(Saved data entries)
════════════════════

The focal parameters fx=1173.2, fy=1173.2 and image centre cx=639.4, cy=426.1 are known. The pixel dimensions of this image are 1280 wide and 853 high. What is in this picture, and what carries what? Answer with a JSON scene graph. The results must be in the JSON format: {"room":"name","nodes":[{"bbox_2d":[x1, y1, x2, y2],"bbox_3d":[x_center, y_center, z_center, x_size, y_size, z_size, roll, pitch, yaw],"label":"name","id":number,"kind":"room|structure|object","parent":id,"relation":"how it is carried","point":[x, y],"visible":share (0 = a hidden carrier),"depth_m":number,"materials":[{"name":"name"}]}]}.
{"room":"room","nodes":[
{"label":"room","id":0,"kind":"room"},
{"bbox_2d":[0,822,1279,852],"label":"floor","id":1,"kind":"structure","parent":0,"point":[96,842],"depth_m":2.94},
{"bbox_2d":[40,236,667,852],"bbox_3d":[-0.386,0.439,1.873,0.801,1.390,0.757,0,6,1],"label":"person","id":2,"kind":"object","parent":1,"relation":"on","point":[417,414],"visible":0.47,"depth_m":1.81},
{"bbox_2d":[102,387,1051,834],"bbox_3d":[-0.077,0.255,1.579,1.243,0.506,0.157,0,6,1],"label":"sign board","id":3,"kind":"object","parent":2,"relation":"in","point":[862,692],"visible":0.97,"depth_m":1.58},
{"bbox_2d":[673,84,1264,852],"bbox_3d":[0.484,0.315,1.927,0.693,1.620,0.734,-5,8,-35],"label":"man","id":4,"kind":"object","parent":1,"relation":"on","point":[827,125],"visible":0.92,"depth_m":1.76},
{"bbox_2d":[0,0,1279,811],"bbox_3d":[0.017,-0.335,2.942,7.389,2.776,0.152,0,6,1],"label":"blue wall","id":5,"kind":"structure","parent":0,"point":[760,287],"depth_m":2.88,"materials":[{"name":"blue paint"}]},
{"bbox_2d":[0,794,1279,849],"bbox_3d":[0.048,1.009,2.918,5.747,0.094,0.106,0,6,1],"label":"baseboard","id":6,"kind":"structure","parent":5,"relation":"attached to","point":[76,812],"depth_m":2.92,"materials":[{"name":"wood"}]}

════════════════════

### [Problem to solve]
Write out every record, exactly as written.

### [Response to this exercise]
The focal parameters fx=1173.2, fy=1173.2 and image centre cx=639.4, cy=426.1 are known. The pixel dimensions of this image are 1280 wide and 853 high. What is in this picture, and what carries what? Answer with a JSON scene graph. The results must be in the JSON format: {"room":"name","nodes":[{"bbox_2d":[x1, y1, x2, y2],"bbox_3d":[x_center, y_center, z_center, x_size, y_size, z_size, roll, pitch, yaw],"label":"name","id":number,"kind":"room|structure|object","parent":id,"relation":"how it is carried","point":[x, y],"visible":share (0 = a hidden carrier),"depth_m":number,"materials":[{"name":"name"}]}]}.
{"room":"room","nodes":[
{"label":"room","id":0,"kind":"room"},
{"bbox_2d":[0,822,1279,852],"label":"floor","id":1,"kind":"structure","parent":0,"point":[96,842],"depth_m":2.94},
{"bbox_2d":[40,236,667,852],"bbox_3d":[-0.386,0.439,1.873,0.801,1.390,0.757,0,6,1],"label":"person","id":2,"kind":"object","parent":1,"relation":"on","point":[417,414],"visible":0.47,"depth_m":1.81},
{"bbox_2d":[102,387,1051,834],"bbox_3d":[-0.077,0.255,1.579,1.243,0.506,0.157,0,6,1],"label":"sign board","id":3,"kind":"object","parent":2,"relation":"in","point":[862,692],"visible":0.97,"depth_m":1.58},
{"bbox_2d":[673,84,1264,852],"bbox_3d":[0.484,0.315,1.927,0.693,1.620,0.734,-5,8,-35],"label":"man","id":4,"kind":"object","parent":1,"relation":"on","point":[827,125],"visible":0.92,"depth_m":1.76},
{"bbox_2d":[0,0,1279,811],"bbox_3d":[0.017,-0.335,2.942,7.389,2.776,0.152,0,6,1],"label":"blue wall","id":5,"kind":"structure","parent":0,"point":[760,287],"depth_m":2.88,"materials":[{"name":"blue paint"}]},
{"bbox_2d":[0,794,1279,849],"bbox_3d":[0.048,1.009,2.918,5.747,0.094,0.106,0,6,1],"label":"baseboard","id":6,"kind":"structure","parent":5,"relation":"attached to","point":[76,812],"depth_m":2.92,"materials":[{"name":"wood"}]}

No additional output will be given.